■ WHAT IS BEING ASKED: Quote all of the items below word for word, leaving the pictures out of your answer.

■ RECORDS TO PROCESS:
★ ★ ★ ★
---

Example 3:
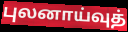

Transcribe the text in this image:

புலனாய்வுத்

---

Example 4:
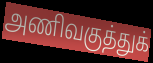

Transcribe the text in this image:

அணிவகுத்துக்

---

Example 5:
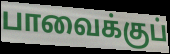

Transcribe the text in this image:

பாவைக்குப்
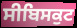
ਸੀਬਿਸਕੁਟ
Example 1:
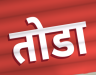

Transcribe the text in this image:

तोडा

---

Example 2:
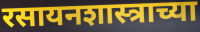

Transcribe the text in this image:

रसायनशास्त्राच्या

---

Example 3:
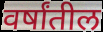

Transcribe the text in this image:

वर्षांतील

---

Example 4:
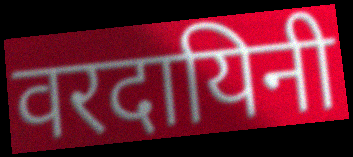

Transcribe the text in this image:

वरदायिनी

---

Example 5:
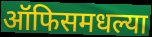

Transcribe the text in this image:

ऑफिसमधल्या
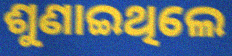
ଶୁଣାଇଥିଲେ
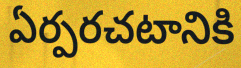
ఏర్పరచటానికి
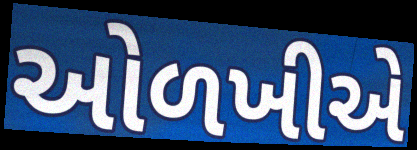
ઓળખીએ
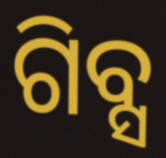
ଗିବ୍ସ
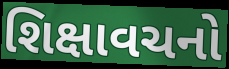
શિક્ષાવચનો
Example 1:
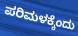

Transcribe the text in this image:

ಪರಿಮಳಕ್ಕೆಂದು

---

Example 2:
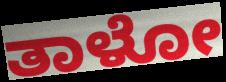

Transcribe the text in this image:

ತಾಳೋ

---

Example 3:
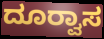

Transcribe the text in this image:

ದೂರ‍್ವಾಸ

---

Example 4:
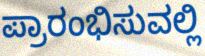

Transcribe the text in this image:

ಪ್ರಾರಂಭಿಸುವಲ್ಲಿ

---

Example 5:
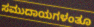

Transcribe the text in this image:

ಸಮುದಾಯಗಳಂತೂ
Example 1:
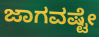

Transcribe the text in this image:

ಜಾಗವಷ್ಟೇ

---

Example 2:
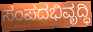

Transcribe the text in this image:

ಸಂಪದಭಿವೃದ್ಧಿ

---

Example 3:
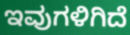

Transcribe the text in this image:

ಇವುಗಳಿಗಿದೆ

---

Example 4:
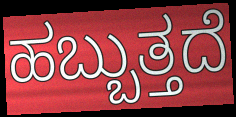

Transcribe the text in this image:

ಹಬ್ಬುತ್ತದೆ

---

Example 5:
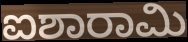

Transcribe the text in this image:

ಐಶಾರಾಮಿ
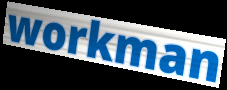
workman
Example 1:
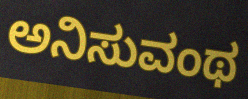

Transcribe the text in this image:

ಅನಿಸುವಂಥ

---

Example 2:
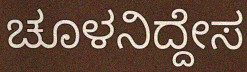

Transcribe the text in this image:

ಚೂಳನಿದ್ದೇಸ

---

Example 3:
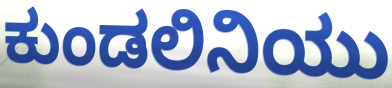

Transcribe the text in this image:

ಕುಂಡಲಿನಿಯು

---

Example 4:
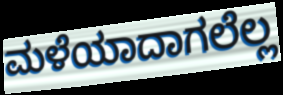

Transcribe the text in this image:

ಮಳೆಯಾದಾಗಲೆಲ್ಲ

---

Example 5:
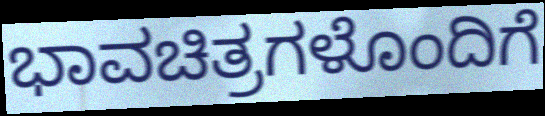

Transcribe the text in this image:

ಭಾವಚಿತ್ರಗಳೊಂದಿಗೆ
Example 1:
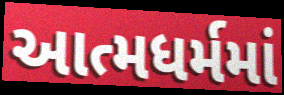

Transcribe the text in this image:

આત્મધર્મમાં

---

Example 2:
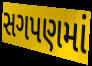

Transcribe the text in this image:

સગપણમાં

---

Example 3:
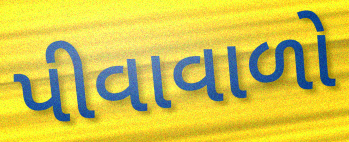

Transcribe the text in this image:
★ ★ ★ ★
■ TASK OUTPUT:
---

Example 3:

Transcribe the text in this image:

புலனாய்வுத்

---

Example 4:

Transcribe the text in this image:

அணிவகுத்துக்

---

Example 5:

Transcribe the text in this image:

பாவைக்குப்
ਸੀਬਿਸਕੁਟ
Example 1:

Transcribe the text in this image:

तोडा

---

Example 2:

Transcribe the text in this image:

रसायनशास्त्राच्या

---

Example 3:

Transcribe the text in this image:

वर्षांतील

---

Example 4:

Transcribe the text in this image:

वरदायिनी

---

Example 5:

Transcribe the text in this image:

ऑफिसमधल्या
ଶୁଣାଇଥିଲେ
ఏర్పరచటానికి
ઓળખીએ
ଗିବ୍ସ
શિક્ષાવચનો
Example 1:

Transcribe the text in this image:

ಪರಿಮಳಕ್ಕೆಂದು

---

Example 2:

Transcribe the text in this image:

ತಾಳೋ

---

Example 3:

Transcribe the text in this image:

ದೂರ‍್ವಾಸ

---

Example 4:

Transcribe the text in this image:

ಪ್ರಾರಂಭಿಸುವಲ್ಲಿ

---

Example 5:

Transcribe the text in this image:

ಸಮುದಾಯಗಳಂತೂ
Example 1:

Transcribe the text in this image:

ಜಾಗವಷ್ಟೇ

---

Example 2:

Transcribe the text in this image:

ಸಂಪದಭಿವೃದ್ಧಿ

---

Example 3:

Transcribe the text in this image:

ಇವುಗಳಿಗಿದೆ

---

Example 4:

Transcribe the text in this image:

ಹಬ್ಬುತ್ತದೆ

---

Example 5:

Transcribe the text in this image:

ಐಶಾರಾಮಿ
workman
Example 1:

Transcribe the text in this image:

ಅನಿಸುವಂಥ

---

Example 2:

Transcribe the text in this image:

ಚೂಳನಿದ್ದೇಸ

---

Example 3:

Transcribe the text in this image:

ಕುಂಡಲಿನಿಯು

---

Example 4:

Transcribe the text in this image:

ಮಳೆಯಾದಾಗಲೆಲ್ಲ

---

Example 5:

Transcribe the text in this image:

ಭಾವಚಿತ್ರಗಳೊಂದಿಗೆ
Example 1:

Transcribe the text in this image:

આત્મધર્મમાં

---

Example 2:

Transcribe the text in this image:

સગપણમાં

---

Example 3:

Transcribe the text in this image:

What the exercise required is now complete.